## Work instructions:
Could you carry on the email thread about ambitonal chords, picking up right after its final sentence?

## Given passage:

Yes, that is a bit unfortunate. However, it is much easier to memorize a simple rule of ambitonal chord construction than to memorize a set of usable chords or to randomly test chords. Now whenever i am away from my computer, I can find ambitonal chords on the back of a napkin. This is really useful to me because I wasn't aware of how to do this before.

Ryan

Yeah, this is really handy. Great work with all of this man. Now, to
find those elusive ztonal chords...

-Mike

On Mon, Feb 6, 2012 at 4:04 PM, Ryan Avella <domeofatonement@yahoo.com> wrote:
>
> > > Therefore if LCM(A*C)/B is an integer, the triad A:B:C (and all of its octave inversions/transpositions) is an ambitonal triad.
> >
> > This is good. It's like the Fundamental Theorem of Ambitonal Chords.
> >
> > You can use this to list all the ambitonal chords (not only triads) with a given LCM. In fact, it only depends on the pattern of prime factorization of the LCM, not the specific prime factors.

## Dataset excerpt:
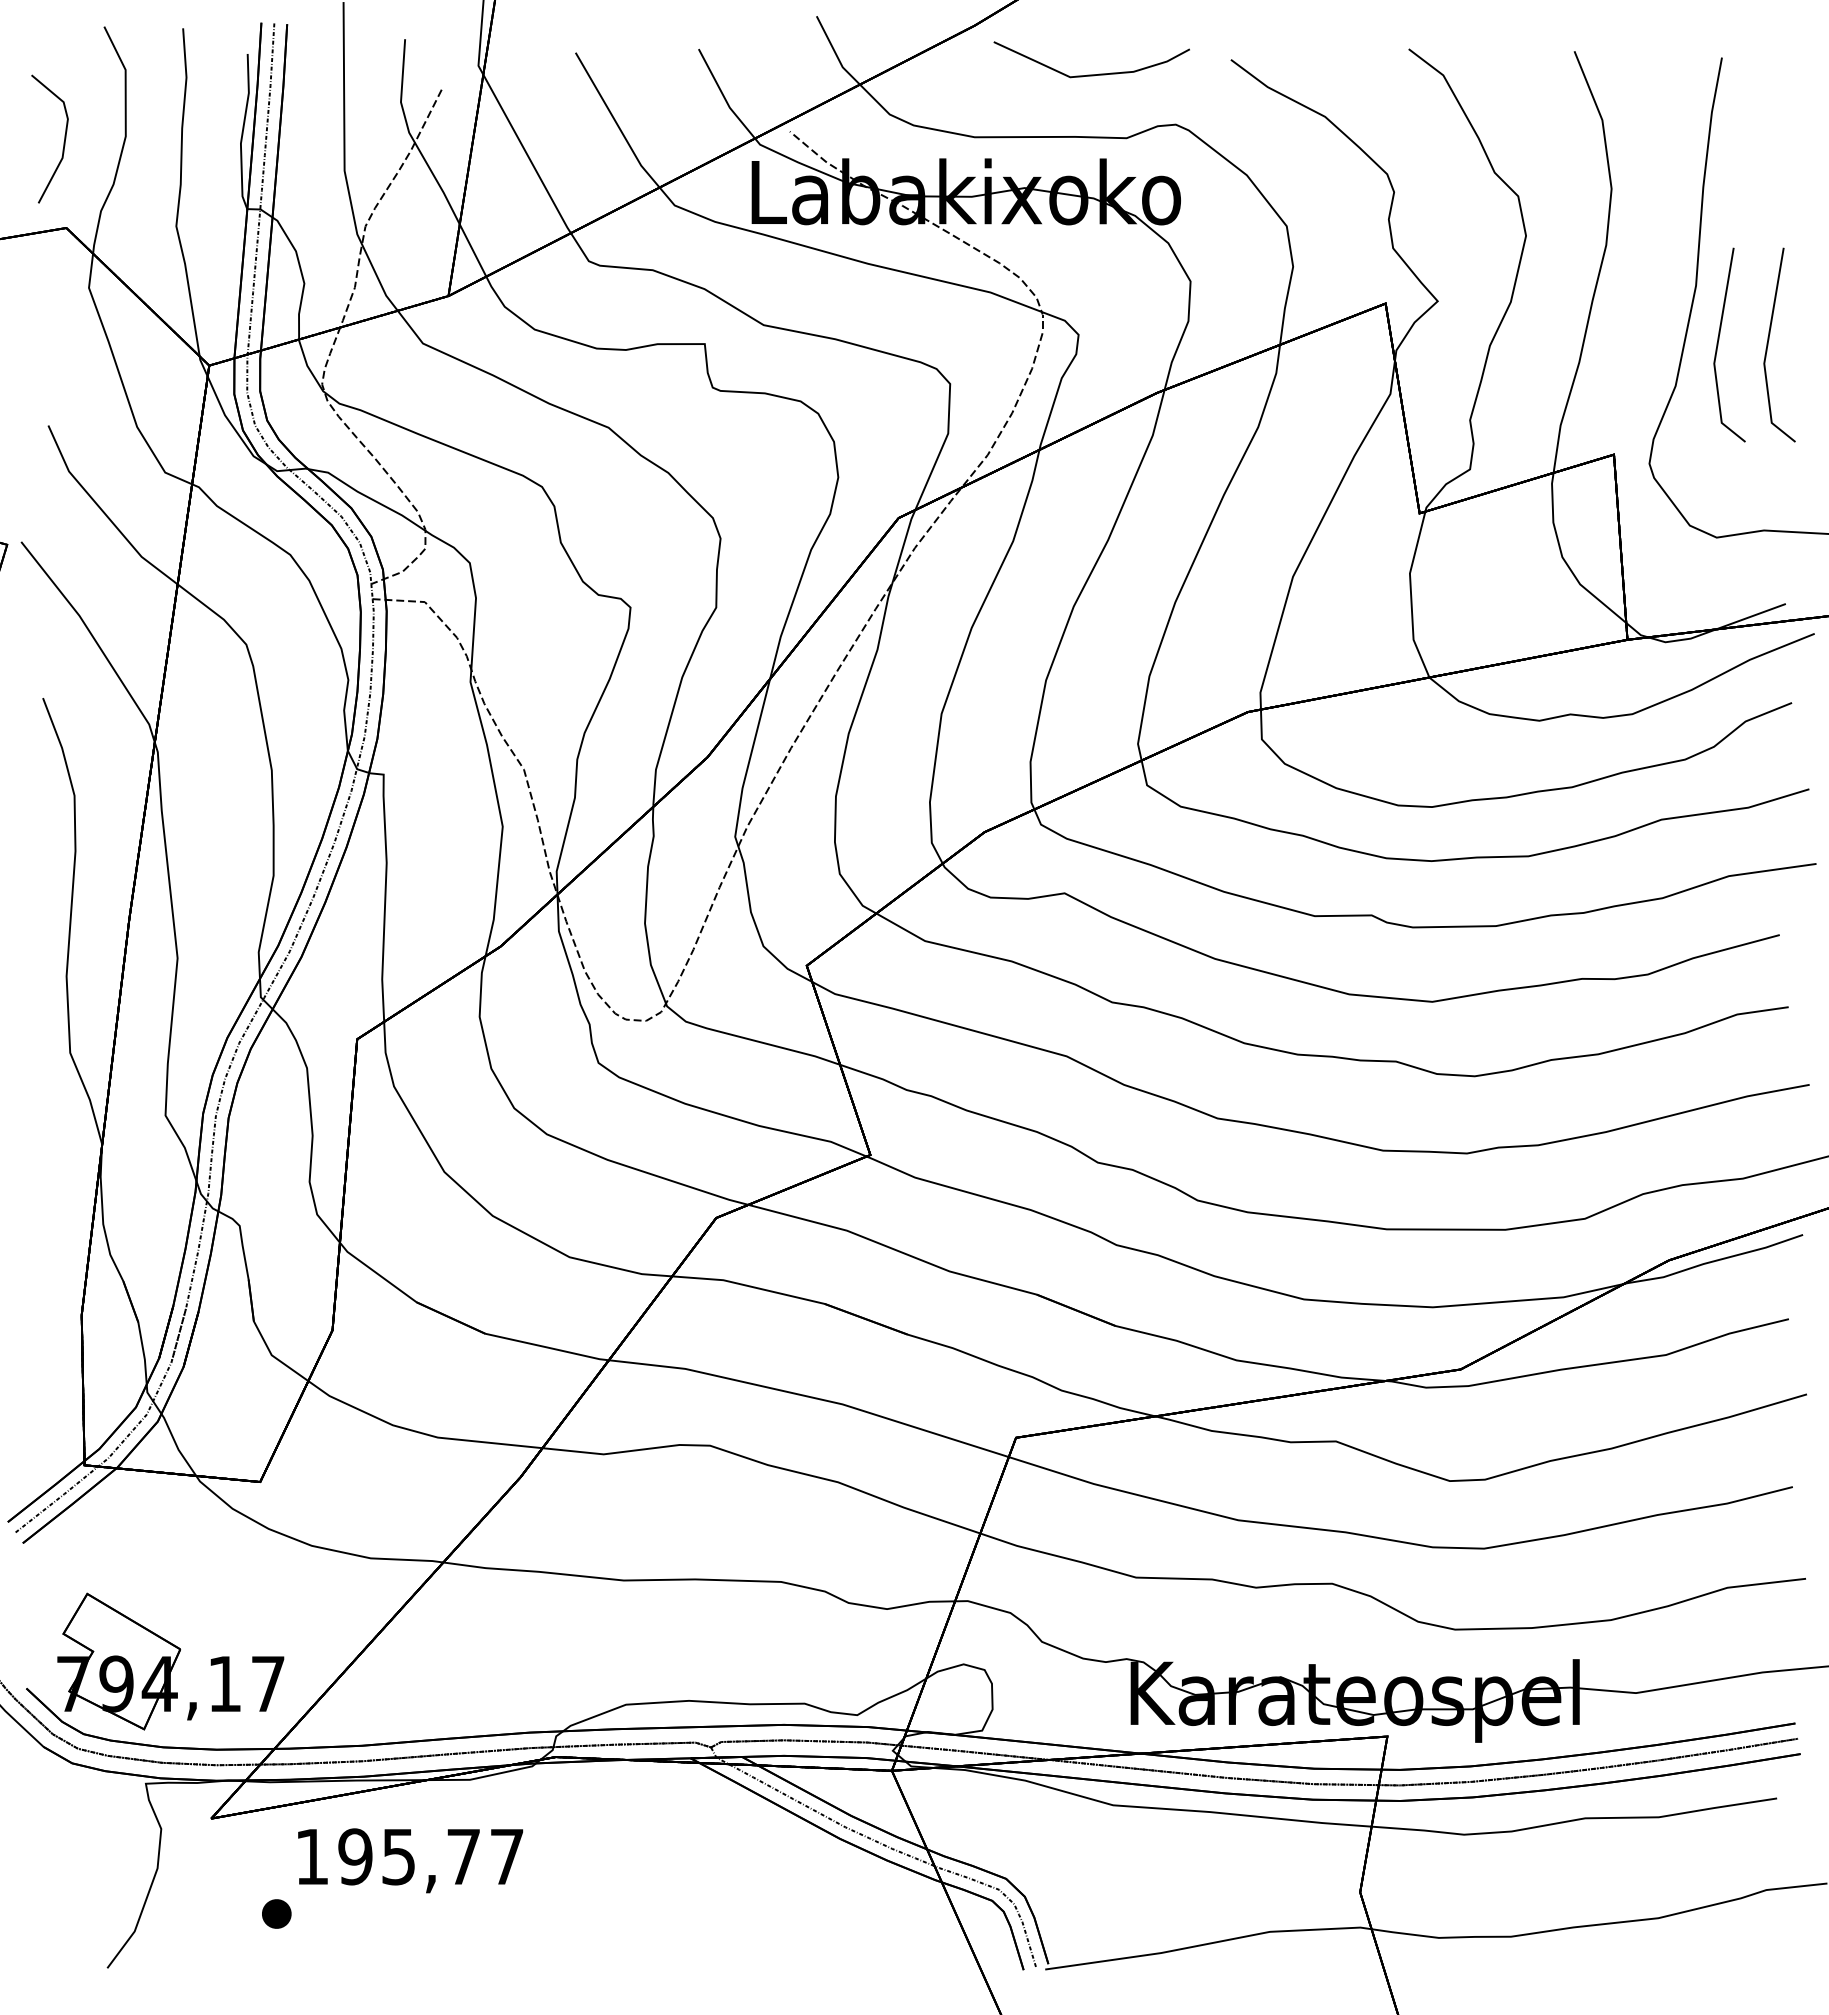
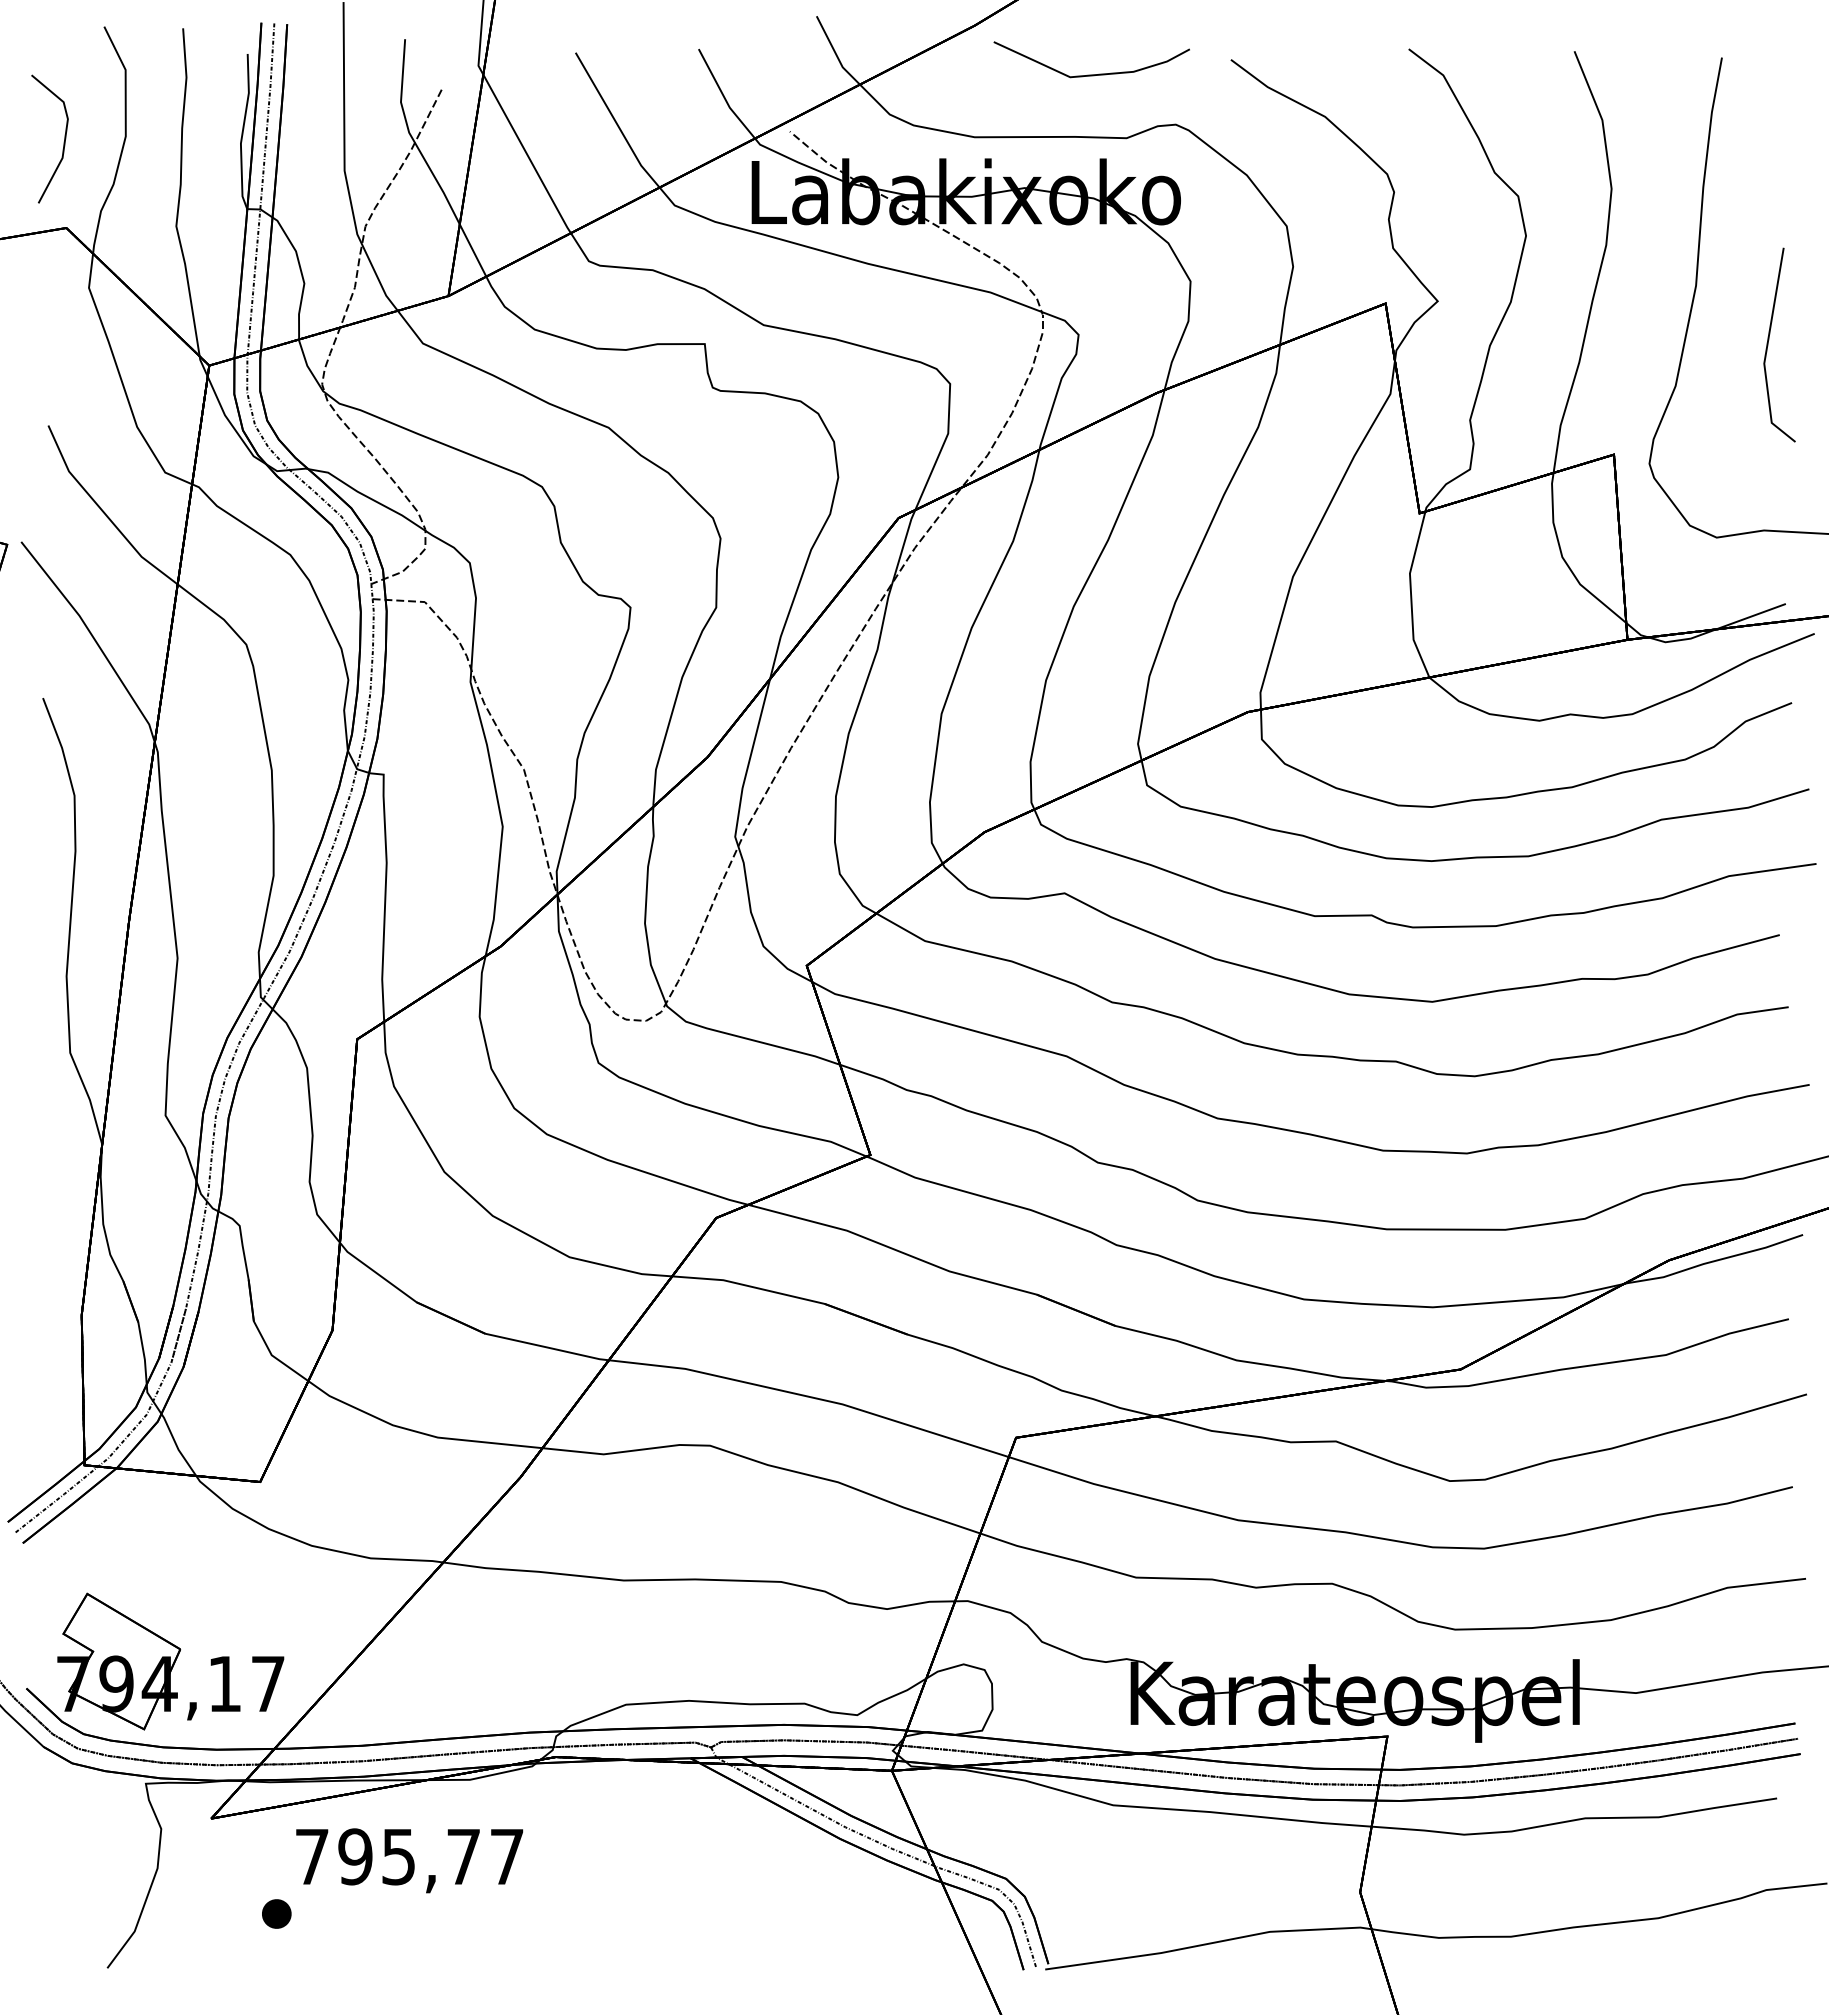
line at (1719, 340): present -> none
text at (312, 1856): 195,77 -> 795,77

## Result for this exercise:
>
> Mike has actually made me aware that we can replace LCM(A*C) with A*C. This is because GCD(A,C) = A*C/LCM(A,C).
>
> As long as A*C is divisible by B, A:B:C will be ambitonal. So therefore, if we have a dyad A:C, we can find notes to saturate the chord (without raising the odd limit) that satisfy the inequality A < S < C, where S is the set of integers that evenly divide A*C. This works even if A:C is not in lowest terms. And as you already mentioned, all of these ambitonal triads are subsets of much larger Anomalous Saturated Suspensions.
>
>
> > So you see that as you go to higher and higher odd LCMs, more interesting patterns keep appearing. Unfortunately, the numbers get way too high to sound good to human ears before most of that happens. The most interesting ambitonal JI chords mere humans can actually appreciate are the well-known ASSes:
> >
> > 3:5:9:15
> > 3:7:9:21
> > 3:9:11:33
> > 3:9:13:39
> > (and possibly 3:5:15:25)
> >
> > and after that maybe things like 5:7:15:21, but this is already starting to get complex and dissonant.
> >
> > Keenan
> >
>
> Yes, that is a bit unfortunate. However, it is much easier to memorize a simple rule of ambitonal chord construction than to memorize a set of usable chords or to randomly test chords. Now whenever i am away from my computer, I can find ambitonal chords on the back of a napkin. This is really useful to me because I wasn't aware of how to do this before.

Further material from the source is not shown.